Bank of England Governor Mark Carney on Tuesday backed Prime Minister David Cameron’s European Union deal ahead of a June referendum on membership, saying the agreement allowed the central bank to do its job.
While Carney said he was not making any recommendation about how to vote in the June 23 referendum, he gave a positive assessment of reform promises that Cameron extracted E.U. leaders ahead of the referendum.
“The settlement addresses the issues the Bank identified as being important, given the likely need for further integration of the euro area, to maintaining its ability to achieve its objectives,” Carney said in a letter to British lawmakers.
The letter, dated March 7, said the deal sealed in February recognized Britain’s need to supervise its banking sector and that some countries, such as Britain, would remain outside the E.U.’s banking union and its more uniform rules.
Carney also noted commitments by the bloc’s member states to improve the competitiveness of the E.U. economy which could help economic growth in Britain.
Under questioning by lawmakers, Carney was criticized by one euroskeptic member of Cameron’s party for a BoE report published in October which gave a positive assessment of Britain’s membership of the E.U..
Jacob Rees-Mogg, a Conservative member of parliament campaigning for a vote to leave the E.U., said it was “beneath the dignity” of the BoE to make “speculative” comments about the benefits of E.U. membership.

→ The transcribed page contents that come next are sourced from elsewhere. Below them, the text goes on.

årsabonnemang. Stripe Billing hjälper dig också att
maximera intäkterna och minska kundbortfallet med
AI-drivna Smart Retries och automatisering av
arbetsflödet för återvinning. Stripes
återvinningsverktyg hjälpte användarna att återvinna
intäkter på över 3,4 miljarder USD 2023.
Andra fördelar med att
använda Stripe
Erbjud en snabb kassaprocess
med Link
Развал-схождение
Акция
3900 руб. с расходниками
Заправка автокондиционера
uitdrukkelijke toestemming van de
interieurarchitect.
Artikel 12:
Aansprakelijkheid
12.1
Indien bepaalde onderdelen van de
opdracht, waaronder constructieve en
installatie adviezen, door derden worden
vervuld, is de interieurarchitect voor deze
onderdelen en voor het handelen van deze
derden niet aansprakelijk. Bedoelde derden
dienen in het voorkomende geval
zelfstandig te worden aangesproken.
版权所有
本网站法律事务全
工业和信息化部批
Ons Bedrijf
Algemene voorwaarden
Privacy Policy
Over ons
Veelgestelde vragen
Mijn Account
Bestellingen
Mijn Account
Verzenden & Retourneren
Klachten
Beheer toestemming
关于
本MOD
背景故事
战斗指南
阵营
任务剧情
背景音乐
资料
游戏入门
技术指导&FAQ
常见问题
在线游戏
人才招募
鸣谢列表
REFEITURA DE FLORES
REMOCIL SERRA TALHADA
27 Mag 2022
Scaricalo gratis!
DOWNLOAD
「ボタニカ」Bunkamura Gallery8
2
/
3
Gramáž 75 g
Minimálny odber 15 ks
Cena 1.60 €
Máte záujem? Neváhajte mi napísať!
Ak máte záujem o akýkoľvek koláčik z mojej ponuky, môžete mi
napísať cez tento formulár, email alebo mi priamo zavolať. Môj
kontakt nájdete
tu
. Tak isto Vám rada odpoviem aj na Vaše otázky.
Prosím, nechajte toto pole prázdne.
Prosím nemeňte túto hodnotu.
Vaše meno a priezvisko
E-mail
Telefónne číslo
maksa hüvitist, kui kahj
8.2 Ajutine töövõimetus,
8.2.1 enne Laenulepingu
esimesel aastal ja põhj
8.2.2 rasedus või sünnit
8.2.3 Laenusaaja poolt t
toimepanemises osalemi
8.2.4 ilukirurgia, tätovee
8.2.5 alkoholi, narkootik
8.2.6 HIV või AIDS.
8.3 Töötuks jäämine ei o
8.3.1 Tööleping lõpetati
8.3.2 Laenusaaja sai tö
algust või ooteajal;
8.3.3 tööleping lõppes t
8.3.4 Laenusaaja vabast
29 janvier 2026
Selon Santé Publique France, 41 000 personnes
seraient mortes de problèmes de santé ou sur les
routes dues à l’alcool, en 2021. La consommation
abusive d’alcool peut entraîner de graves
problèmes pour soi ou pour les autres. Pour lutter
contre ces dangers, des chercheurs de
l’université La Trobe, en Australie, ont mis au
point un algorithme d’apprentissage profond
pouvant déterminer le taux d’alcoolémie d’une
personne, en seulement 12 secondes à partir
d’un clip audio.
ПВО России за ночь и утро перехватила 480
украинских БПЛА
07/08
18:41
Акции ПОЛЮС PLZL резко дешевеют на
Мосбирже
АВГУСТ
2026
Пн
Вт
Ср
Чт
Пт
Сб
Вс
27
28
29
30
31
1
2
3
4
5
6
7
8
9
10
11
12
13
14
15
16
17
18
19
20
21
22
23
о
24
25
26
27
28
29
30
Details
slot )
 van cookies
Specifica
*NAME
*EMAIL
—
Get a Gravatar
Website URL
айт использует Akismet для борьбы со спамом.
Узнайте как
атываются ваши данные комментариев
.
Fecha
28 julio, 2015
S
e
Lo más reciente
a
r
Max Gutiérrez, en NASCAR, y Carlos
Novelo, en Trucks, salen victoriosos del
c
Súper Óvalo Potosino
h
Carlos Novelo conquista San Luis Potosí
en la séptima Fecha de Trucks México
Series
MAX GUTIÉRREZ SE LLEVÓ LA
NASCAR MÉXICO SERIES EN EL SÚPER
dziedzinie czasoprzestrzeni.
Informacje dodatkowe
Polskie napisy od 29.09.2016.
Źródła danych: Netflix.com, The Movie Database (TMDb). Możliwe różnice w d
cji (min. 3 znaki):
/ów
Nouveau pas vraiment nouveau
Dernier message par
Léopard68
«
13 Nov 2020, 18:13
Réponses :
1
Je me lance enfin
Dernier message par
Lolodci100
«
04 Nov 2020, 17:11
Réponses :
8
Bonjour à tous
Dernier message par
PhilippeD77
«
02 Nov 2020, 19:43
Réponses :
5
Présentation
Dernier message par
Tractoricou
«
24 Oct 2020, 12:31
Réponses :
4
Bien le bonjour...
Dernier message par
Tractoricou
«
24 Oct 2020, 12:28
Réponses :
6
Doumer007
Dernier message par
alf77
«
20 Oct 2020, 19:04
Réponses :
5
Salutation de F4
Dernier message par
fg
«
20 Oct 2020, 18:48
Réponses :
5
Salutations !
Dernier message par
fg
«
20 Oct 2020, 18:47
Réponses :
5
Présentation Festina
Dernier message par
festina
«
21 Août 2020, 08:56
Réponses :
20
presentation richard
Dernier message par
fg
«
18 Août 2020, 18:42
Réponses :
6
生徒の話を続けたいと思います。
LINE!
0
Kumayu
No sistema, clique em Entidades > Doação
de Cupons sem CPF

On Monday, the BoE had announced it would hold three extra auctions of long-term liquidity for banks “in the weeks around the E.U. referendum” on June 23 to ensure that banks have enough liquidity to cope with any volatility. Many political and business leaders have warned that a vote to leave would damage the U.K.’s economy and particularly the City of London, which depends to a large extent on free and full access to Europe’s single market.